Everywhere, everywhere, everywhere. All Musician Outlets.

[As I don’t play guitar, I requested a demo of the Kingfish Telecaster ® Deluxe and asked the house band of Big Ed’s World Famous Blues Jam at NYC’s Red Lion to try it out. Bandleader Big Ed Sullivan and guitarist V.D King said “it plays great,” “it’s powerful, versatile, easy to bend, and plays easy,” and “love the frets, and great color.” Arthur Neilson, who plays bass for the house band but guitar for blues singer, Shemekia Copeland, said, “The V-shaped neck is very comfortable. The pickups, although humbuckers, have a ‘single coil’ type tone, but they really fatten up when you add distortion, without losing clarity; and the separate volume and tone pots for each pickup allows for a wide variety of tones when both pickups are engaged.”]

I know you are on tour with your second album right now. But are you working on new song ideas for your next album?

Always, the plan is when I’m done with this tour, we’ll go home and go into the studio with other writers and more people to make more music. It’s funny after recording 662 We went back into the studio and recorded more. I always have music in the works.

So are you recording in Clarksdale?

No, we’re going back to Nashville or maybe Atlanta. You never know.

Do you have a theme for your next album?

Honestly not, but I have a different strategy and plan for the music. More soul based and R&B stuff for the blues. I have to show the voice.

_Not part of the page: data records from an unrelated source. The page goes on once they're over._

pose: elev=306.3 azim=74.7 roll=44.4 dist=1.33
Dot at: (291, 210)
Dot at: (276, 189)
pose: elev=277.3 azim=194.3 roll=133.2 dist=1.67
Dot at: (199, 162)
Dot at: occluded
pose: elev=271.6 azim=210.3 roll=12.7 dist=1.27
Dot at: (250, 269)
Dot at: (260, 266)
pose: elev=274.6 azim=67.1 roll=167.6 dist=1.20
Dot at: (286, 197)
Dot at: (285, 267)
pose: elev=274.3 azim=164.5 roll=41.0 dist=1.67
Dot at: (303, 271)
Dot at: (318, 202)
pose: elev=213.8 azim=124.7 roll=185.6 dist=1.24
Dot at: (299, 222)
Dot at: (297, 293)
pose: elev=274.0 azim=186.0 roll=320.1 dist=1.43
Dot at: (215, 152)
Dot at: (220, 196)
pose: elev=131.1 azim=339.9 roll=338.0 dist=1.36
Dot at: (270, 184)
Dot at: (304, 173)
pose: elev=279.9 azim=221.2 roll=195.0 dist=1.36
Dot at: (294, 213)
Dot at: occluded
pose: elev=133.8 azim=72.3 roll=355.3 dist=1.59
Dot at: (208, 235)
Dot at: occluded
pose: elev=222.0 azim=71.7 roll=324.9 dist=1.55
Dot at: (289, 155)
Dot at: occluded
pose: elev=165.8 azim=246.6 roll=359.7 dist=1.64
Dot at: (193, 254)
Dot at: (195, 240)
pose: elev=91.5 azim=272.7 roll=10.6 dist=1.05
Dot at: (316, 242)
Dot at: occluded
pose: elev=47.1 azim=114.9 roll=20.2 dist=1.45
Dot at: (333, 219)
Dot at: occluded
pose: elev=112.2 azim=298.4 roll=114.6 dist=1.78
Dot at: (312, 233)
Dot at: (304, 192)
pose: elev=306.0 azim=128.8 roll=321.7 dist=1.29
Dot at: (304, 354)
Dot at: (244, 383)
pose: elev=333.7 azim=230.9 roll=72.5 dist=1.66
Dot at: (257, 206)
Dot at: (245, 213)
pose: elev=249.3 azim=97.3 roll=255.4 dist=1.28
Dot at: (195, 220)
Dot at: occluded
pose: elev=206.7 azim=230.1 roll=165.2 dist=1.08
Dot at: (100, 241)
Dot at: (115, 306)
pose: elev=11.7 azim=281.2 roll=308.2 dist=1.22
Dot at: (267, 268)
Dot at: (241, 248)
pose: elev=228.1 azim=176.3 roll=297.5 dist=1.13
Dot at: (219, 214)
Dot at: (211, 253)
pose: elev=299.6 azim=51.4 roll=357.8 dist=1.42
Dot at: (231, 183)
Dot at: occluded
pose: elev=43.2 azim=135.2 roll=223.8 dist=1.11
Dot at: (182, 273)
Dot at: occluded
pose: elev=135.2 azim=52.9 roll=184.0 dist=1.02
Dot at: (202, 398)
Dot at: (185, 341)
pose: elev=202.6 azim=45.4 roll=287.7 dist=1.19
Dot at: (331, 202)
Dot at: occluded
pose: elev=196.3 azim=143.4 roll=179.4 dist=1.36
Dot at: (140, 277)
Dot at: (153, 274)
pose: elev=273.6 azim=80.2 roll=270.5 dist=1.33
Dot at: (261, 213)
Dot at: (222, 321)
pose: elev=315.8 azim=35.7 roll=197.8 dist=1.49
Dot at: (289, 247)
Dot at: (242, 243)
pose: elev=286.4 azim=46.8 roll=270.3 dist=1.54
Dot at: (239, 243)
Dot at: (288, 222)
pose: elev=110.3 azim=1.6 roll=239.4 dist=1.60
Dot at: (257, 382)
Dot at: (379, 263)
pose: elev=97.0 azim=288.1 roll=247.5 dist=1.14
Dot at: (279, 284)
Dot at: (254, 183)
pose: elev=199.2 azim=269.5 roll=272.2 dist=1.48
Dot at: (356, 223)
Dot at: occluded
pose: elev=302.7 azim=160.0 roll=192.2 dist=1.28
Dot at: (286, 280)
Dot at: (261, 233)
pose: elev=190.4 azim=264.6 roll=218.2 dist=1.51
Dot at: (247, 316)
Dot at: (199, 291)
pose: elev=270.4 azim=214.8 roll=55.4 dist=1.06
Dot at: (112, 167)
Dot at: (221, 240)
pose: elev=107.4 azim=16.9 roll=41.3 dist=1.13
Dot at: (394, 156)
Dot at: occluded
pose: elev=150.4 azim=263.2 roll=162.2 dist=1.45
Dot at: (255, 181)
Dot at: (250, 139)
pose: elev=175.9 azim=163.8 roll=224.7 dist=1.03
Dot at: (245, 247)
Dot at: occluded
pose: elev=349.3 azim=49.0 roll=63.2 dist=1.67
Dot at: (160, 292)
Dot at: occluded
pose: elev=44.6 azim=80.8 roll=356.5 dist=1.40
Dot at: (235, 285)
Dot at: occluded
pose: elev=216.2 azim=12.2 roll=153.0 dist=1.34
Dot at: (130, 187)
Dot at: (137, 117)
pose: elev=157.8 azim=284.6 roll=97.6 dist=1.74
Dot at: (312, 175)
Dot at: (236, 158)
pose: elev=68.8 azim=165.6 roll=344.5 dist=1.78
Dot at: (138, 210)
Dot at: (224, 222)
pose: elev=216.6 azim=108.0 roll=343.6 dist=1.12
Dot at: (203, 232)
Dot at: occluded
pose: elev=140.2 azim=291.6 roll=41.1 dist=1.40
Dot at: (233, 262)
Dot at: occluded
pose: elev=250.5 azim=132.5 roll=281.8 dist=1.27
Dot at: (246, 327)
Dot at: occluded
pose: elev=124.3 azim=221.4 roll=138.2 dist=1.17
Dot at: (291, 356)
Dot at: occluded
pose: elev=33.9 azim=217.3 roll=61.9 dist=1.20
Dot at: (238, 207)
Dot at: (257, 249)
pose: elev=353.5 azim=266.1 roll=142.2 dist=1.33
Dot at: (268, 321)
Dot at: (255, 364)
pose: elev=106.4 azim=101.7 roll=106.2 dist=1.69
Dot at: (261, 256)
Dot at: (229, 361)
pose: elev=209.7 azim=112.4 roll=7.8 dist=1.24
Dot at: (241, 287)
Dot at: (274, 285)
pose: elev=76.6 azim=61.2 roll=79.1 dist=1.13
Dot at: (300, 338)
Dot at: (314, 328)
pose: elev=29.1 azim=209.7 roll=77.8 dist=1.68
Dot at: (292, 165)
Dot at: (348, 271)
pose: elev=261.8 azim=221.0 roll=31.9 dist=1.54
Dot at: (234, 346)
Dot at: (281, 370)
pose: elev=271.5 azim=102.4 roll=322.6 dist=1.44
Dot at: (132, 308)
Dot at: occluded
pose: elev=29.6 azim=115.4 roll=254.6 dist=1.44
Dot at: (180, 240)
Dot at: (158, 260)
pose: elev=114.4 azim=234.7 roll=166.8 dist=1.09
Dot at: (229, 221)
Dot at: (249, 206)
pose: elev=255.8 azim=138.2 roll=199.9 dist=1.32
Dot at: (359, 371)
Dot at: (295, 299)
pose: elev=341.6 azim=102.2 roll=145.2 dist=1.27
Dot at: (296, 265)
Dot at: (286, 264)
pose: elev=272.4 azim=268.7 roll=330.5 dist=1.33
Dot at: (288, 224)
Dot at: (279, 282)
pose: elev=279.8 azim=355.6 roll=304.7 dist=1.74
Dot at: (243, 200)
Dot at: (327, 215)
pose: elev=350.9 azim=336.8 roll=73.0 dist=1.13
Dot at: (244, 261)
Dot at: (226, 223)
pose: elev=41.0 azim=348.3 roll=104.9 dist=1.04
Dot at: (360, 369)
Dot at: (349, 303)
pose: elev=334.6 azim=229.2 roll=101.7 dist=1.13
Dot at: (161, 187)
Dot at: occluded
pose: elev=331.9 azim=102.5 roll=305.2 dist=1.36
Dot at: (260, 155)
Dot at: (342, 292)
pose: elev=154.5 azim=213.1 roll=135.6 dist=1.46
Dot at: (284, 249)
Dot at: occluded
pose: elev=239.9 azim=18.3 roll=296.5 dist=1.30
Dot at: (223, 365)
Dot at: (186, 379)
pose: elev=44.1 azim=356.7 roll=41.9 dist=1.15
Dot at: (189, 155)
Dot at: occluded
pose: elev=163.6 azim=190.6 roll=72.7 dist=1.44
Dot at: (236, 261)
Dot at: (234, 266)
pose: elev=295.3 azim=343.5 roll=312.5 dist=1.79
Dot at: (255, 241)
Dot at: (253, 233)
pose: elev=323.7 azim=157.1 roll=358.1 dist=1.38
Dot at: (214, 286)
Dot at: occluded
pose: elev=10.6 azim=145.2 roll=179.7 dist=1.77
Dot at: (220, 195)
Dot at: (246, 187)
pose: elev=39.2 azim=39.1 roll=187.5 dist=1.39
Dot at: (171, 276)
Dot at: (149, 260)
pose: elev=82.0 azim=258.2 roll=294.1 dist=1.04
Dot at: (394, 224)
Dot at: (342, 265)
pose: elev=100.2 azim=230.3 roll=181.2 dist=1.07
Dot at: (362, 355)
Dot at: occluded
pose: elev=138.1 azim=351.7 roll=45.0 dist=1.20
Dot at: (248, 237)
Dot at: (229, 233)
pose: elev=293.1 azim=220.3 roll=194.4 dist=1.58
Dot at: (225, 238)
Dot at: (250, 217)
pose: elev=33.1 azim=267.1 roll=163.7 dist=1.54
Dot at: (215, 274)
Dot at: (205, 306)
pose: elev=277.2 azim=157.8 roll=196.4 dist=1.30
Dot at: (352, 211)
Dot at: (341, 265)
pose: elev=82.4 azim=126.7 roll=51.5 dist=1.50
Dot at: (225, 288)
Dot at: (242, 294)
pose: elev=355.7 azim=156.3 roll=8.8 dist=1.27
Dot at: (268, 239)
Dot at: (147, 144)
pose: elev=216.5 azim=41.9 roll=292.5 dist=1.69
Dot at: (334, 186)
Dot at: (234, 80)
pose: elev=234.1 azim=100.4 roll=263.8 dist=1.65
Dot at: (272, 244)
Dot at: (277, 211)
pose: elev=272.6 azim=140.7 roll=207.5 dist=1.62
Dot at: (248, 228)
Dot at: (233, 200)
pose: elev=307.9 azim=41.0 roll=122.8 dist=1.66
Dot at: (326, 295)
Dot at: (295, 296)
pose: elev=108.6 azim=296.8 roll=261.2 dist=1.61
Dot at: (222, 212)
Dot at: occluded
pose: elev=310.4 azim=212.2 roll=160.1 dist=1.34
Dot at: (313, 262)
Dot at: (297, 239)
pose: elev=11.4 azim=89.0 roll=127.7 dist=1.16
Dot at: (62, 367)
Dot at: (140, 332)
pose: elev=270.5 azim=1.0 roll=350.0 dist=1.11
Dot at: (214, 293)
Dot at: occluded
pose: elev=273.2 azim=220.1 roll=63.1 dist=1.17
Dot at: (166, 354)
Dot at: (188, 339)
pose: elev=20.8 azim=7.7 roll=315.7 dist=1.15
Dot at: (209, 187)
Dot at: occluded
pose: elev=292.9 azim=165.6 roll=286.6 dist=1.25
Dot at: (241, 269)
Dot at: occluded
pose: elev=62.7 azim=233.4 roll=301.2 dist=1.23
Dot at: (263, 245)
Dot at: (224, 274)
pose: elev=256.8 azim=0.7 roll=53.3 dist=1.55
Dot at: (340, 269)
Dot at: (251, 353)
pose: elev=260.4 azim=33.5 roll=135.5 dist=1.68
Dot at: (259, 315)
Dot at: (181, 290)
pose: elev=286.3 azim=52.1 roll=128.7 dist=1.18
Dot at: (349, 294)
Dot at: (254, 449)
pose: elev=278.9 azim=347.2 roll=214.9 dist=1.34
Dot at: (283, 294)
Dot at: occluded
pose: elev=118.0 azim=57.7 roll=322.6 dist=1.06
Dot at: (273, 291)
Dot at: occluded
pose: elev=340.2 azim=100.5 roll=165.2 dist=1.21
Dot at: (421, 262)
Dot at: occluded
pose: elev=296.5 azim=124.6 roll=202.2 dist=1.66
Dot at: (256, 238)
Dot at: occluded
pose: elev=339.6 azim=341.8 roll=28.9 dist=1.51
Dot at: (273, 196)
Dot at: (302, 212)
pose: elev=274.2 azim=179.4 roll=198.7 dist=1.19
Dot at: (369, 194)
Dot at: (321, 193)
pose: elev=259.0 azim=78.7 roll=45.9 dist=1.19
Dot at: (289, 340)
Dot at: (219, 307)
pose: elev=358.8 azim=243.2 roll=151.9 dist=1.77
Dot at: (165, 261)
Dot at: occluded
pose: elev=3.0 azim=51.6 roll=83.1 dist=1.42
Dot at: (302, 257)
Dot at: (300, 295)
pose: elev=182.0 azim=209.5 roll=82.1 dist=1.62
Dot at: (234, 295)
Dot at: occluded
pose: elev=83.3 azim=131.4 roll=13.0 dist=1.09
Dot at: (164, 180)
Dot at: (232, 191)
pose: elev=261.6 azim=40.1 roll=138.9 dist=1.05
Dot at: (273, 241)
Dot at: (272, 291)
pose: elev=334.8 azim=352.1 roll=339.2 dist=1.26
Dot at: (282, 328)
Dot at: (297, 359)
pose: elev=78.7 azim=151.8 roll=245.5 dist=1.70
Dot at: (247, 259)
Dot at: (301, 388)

Do you prefer going back to the old classic standard blues or adding your elements of R&B, soul and rock – what’s your favorite way to play?

All of it. Because I’m from Clarksdale, Mississippi, that’s the basis for the old standard stuff, but also for being young and understanding stuff and youth and putting some of that into my music. I feel like it’s good to have one foot forward and one foot in the past.

Where do you think you will be in 10 years?

Hopefully make more music and create more memories.

What do you wish for your legacy?

I always had to listen to this myth that kids who like me only like rap and hip hop. I just want to show that that’s not true. I want to show that if a colleague likes the blues and likes to move, more kids in my community will come out of the hood – I just want to show that.